Ohio Turnpike strike decision put off again

| Monday, January 24, 2005

The Ohio Turnpike has avoided a strike by toll takers and other workers – at least for now.

Teamsters Local 436 informed the Ohio Turnpike Commission earlier this month that workers on the road intend to strike.

Gary Suhadolnik, executive director of the toll road, confirmed that the agency received the letter, which listed the start date for a possible strike as Monday, Jan. 24. However, he is still hopeful that a settlement can still be worked out with the 997 toll collectors and maintenance workers who belong to the union.

However, the Turnpike Commission announced at 5 a.m. EST Monday, Jan. 24, that Local 436 has delayed the planned strike and would take the last offer received from the commission back to its members for a vote. 

Until union members vote, the turnpike will operate as usual, toll road officials said in a statement.

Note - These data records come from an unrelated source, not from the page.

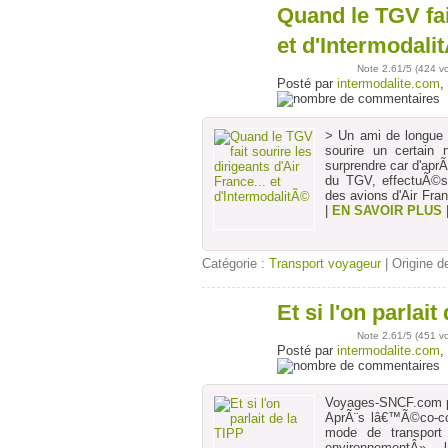
Quand le TGV fait
25
mai
et d'Intermodali
Note
2.61
/5 (
424 v
Posté par
intermodalite.com
,
> Un ami de longue 
sourire un certain
surprendre car d'ap
du TGV, effectuÃ©s 
des avions d'Air Fran
|
EN SAVOIR PLUS
Catégorie :
Transport voyageur
| Origine de
Et si l'on parlait
25
mai
Note
2.61
/5 (
451 v
Posté par
intermodalite.com
,
Voyages-SNCF.com p
AprÃ¨s lâ€™Ã©co-com
mode de transport
environnementÂ»,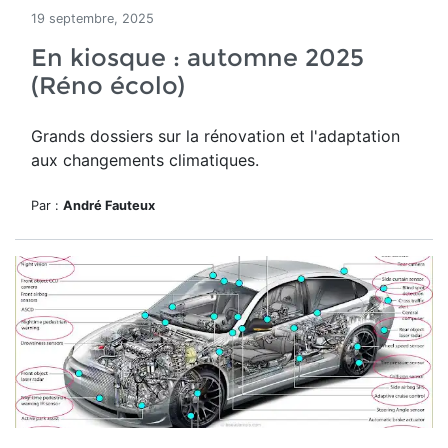
19 septembre, 2025
En kiosque : automne 2025
(Réno écolo)
Grands dossiers sur la rénovation et l'adaptation
aux changements climatiques.
Par :
André Fauteux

A strike, if it does take place, would be the first since the road first opened in 1955, The Associated Press reported.

The commission’s contract with the workers expired Dec. 31, 2004. However, the two parties later extended the agreement to Jan. 17.

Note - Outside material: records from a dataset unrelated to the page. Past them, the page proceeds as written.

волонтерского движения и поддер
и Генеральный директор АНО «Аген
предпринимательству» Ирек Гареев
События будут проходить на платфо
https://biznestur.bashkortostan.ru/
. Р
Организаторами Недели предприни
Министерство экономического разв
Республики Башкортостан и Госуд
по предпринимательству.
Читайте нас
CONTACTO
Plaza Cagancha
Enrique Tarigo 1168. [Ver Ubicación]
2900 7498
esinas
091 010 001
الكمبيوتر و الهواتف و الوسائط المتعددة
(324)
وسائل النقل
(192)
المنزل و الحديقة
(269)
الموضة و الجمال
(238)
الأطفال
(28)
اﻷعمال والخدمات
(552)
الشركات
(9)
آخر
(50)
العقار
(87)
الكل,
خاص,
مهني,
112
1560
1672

Turnpike officials had warned of a possible strike late in 2004. But the prospect became much more real earlier this month when union workers voted overwhelmingly to reject a fact finder’s report that would have prevented a strike.

The vote, announced Jan. 11 on the Teamsters Local 436 Web site, was 497-151 against the fact finder’s report. The fact finder was appointed to work out differences between turnpike management and union workers.

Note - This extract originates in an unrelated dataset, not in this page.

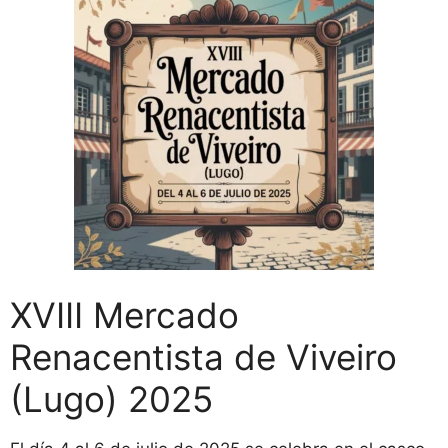
XVIII Mercado
Renacentista de Viveiro
(Lugo) 2025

Turnpike spokeswoman Lauren H. Dehrmann confirmed that the Turnpike Commission had voted earlier to accept the report fact finder’s report.

If a strike does occur, tollbooths along the road will be staffed with turnpike management and some temporary and non-union workers.

In addition, a flat toll plan announced earlier will go into effect. Vehicles will not be given a ticket when they enter the road, but will be charged when they exit based on what category toll takers think they belong in, Suhadolnik said.

Under that plan, tractor-trailers would pay $10 to cross the state on the highway. Single unit trucks would pay $5, and passenger cars would pay $1.